Kansen en tellen > Redeneren
123456Redeneren

Voorbeeld 3

Ook bij het delen van speelkaarten spelen kansen een grote rol. Een normaal kaartspel telt `52` kaarten. Er zijn vier "kleuren" : harten, schoppen, ruiten, klaveren. Iedere kleur kent de kaarten 2, 3, 4, 5, 6, 7, 8, 9, 10, boer, vrouw, heer en aas. Als het delen van kaarten eerlijk gebeurt, is er sprake van een aselecte trekking.
Hoe groot is daarbij de kans dat je bij trekking van één kaart een aas krijgt? Hoe groot is de kans dat het harten aas is?

> antwoord

Er zijn vier azen in het spel. De kans op een aas is `text(P)(text(aas))= 4/52 = 1/13` .
De kans op harten aas is `text(P)(text(harten aas))= 1/52` .

Opgave 5

Stel je voor dat je aselect één kaart uit een goed geschud spel van `52` kaarten trekt.

a

Welke kans heb je op een schoppen tien?

b

Hoe groot is de kans op een plaatje?

c

Hoe groot is de kans op een ruiten kaart?

Opgave 6

Welke van de volgende kansen kun je door redeneren bepalen?
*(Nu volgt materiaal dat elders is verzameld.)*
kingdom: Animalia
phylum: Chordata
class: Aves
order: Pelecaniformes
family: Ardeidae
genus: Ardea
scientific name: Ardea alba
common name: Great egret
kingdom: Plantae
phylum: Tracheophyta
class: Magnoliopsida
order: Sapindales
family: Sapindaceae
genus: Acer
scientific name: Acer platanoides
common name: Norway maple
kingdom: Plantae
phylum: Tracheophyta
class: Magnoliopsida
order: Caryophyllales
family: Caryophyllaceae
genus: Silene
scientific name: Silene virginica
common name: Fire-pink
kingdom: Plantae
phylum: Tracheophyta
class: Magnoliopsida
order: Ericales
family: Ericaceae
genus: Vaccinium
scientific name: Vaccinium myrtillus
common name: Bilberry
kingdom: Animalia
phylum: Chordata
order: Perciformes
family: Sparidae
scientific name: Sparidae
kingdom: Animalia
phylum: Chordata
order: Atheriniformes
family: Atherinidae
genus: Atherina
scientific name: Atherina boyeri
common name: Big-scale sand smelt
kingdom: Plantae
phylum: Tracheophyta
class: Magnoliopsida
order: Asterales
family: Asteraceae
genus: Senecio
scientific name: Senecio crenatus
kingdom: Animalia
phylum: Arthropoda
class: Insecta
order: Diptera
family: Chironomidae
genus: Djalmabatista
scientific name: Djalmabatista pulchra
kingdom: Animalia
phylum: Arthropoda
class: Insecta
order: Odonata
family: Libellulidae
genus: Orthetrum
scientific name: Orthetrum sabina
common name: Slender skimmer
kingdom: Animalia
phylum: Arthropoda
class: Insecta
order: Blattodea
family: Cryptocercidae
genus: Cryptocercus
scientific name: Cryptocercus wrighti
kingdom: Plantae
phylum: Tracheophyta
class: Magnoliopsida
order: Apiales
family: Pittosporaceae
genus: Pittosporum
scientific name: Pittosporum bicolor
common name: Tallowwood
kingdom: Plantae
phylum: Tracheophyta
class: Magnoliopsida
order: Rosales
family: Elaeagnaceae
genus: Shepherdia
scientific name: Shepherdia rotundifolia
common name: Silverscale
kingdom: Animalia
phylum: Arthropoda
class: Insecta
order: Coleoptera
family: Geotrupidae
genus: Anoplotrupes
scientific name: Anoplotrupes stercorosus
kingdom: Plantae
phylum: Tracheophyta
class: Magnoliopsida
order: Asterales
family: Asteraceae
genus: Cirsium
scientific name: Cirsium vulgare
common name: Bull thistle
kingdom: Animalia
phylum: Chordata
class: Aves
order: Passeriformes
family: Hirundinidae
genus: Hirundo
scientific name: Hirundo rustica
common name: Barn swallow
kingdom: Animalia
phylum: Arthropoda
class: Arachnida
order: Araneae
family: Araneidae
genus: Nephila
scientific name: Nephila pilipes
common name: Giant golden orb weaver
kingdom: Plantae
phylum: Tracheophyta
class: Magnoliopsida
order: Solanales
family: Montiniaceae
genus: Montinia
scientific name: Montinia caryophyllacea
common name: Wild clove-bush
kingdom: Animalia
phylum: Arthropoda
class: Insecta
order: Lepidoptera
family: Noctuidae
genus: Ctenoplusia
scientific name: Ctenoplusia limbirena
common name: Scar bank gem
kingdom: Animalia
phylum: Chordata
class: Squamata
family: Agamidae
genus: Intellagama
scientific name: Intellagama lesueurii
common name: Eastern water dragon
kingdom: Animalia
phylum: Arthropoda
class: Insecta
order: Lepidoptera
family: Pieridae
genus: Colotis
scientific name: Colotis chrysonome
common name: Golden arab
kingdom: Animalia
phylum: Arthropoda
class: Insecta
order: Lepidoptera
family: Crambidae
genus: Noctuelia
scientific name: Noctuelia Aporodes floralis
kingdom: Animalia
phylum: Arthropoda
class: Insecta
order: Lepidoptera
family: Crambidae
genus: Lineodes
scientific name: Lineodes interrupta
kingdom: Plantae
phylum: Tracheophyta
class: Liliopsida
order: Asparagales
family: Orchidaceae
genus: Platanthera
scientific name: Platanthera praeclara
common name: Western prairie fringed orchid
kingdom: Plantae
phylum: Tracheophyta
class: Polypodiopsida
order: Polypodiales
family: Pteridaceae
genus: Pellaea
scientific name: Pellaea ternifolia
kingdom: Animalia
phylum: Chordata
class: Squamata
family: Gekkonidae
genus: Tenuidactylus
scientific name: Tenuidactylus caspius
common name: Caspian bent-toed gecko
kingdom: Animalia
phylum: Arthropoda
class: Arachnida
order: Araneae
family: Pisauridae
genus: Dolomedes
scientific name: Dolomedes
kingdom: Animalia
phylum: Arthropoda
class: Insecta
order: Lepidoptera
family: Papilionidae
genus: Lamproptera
Bereken zo mogelijk de grootte van die kans, of geef aan hoe deze te bepalen is.

a

De kans dat je in december minstens één keer te laat op school komt.

b

De kans om een meerkeuzevraag met vier keuzemogelijkheden en één goed antwoord bij toeval goed te beantwoorden.

c

De kans dat de eerstvolgende baby die wordt geboren, een jongen is.

d

De kans dat de eerstvolgende baby die wordt geboren in een gezin met al drie jongens, weer een jongen is.

e

De kans dat het morgen zes uur regent in Enschede.

f

Je werpt met een dobbelsteen in de vorm van een regelmatig achtvlak met vier rode, twee witte en twee blauwe zijvlakken. Wat is de kans dat bij het werpen met zo’n dobbelsteen, een rood zijvlak bovenkomt te liggen?